» Problem to solve
Below are records; reproduce exactly the lines from the one containing "left knee: (239, 242)" through the end, both included, and only those.

### Entries provided

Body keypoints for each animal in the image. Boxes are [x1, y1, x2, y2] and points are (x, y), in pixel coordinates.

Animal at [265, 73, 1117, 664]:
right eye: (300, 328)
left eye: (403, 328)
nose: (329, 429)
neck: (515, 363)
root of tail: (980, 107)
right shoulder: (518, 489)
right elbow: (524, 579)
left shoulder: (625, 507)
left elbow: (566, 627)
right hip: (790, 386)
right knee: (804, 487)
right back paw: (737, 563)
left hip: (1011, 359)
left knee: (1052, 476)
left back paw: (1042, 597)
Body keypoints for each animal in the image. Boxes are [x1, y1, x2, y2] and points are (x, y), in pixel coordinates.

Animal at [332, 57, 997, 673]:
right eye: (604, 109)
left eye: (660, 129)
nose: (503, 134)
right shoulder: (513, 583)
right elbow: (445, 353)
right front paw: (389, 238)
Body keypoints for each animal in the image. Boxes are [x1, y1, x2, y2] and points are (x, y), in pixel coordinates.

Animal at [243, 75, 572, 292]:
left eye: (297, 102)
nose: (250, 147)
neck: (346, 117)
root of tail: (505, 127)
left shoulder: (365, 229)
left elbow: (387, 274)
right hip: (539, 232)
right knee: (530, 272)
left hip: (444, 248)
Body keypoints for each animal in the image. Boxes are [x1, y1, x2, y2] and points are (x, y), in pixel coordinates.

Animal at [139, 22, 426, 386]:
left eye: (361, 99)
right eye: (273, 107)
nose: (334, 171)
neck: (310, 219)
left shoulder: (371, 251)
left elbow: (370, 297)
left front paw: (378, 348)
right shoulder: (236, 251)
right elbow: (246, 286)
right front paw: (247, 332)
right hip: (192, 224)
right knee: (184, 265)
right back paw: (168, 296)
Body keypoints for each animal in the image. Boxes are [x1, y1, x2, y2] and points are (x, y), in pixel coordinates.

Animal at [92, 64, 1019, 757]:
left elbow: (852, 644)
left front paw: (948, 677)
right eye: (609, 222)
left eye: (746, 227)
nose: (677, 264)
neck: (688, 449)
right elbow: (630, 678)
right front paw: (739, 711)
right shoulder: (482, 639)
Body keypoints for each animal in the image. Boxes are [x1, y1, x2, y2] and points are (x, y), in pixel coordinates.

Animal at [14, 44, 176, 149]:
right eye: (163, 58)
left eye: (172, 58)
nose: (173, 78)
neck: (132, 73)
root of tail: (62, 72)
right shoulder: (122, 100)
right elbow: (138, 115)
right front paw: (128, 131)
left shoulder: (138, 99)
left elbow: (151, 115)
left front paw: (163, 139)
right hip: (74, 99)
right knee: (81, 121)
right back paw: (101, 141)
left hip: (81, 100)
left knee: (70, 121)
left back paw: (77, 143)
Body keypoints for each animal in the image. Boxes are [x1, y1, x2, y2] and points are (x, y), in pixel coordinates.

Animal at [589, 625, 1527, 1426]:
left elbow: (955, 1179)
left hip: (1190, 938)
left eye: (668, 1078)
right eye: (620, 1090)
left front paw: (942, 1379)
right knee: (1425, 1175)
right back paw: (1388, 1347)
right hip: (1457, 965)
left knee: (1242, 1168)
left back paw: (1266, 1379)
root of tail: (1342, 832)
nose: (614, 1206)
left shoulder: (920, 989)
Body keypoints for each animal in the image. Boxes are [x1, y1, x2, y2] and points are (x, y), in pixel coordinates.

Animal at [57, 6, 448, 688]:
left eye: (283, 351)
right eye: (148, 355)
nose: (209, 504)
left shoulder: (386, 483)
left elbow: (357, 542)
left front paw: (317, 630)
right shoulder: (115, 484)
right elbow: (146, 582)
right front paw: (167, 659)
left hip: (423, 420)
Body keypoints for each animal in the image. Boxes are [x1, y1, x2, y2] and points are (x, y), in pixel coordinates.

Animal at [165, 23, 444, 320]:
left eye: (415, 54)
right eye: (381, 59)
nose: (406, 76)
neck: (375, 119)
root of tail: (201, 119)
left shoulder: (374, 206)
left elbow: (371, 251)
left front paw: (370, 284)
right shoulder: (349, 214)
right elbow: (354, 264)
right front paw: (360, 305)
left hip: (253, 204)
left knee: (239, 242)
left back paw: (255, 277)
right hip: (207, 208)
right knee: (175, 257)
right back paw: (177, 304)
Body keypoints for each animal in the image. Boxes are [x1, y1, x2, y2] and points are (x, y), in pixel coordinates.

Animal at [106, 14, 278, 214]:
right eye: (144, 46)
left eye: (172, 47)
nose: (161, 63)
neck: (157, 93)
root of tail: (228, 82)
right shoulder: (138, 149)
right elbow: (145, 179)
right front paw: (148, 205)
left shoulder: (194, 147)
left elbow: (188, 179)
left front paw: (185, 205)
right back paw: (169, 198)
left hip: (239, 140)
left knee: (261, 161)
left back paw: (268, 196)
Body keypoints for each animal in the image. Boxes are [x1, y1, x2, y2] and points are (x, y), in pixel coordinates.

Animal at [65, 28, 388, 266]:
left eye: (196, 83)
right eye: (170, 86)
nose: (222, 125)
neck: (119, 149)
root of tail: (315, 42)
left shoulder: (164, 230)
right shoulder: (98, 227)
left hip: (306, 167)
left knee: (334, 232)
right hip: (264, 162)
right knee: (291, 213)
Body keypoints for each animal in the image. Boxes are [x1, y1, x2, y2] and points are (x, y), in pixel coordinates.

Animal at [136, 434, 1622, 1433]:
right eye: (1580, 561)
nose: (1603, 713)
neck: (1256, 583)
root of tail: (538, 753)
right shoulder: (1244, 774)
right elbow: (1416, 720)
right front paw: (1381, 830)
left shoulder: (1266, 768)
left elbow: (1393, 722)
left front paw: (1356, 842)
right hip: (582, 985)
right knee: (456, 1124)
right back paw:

######

» Solved problem
left knee: (239, 242)
left back paw: (255, 277)
right hip: (207, 208)
right knee: (175, 257)
right back paw: (177, 304)
Body keypoints for each animal in the image. Boxes are [x1, y1, x2, y2] and points are (x, y), in pixel coordinates.

Animal at [106, 14, 278, 214]:
right eye: (144, 46)
left eye: (172, 47)
nose: (161, 63)
neck: (157, 93)
root of tail: (228, 82)
right shoulder: (138, 149)
right elbow: (145, 179)
right front paw: (148, 205)
left shoulder: (194, 147)
left elbow: (188, 179)
left front paw: (185, 205)
right back paw: (169, 198)
left hip: (239, 140)
left knee: (261, 161)
left back paw: (268, 196)
Body keypoints for each animal in the image. Boxes are [x1, y1, x2, y2] and points are (x, y), in pixel coordinates.

Animal at [65, 28, 388, 266]:
left eye: (196, 83)
right eye: (170, 86)
nose: (222, 125)
neck: (119, 149)
root of tail: (315, 42)
left shoulder: (164, 230)
right shoulder: (98, 227)
left hip: (306, 167)
left knee: (334, 232)
right hip: (264, 162)
right knee: (291, 213)
Body keypoints for each animal in the image. Boxes are [x1, y1, x2, y2] and points are (x, y), in pixel coordinates.

Animal at [136, 434, 1622, 1433]:
right eye: (1580, 561)
nose: (1603, 713)
neck: (1256, 583)
root of tail: (538, 753)
right shoulder: (1244, 774)
right elbow: (1416, 720)
right front paw: (1381, 830)
left shoulder: (1266, 768)
left elbow: (1393, 722)
left front paw: (1356, 842)
right hip: (582, 985)
right knee: (456, 1124)
right back paw:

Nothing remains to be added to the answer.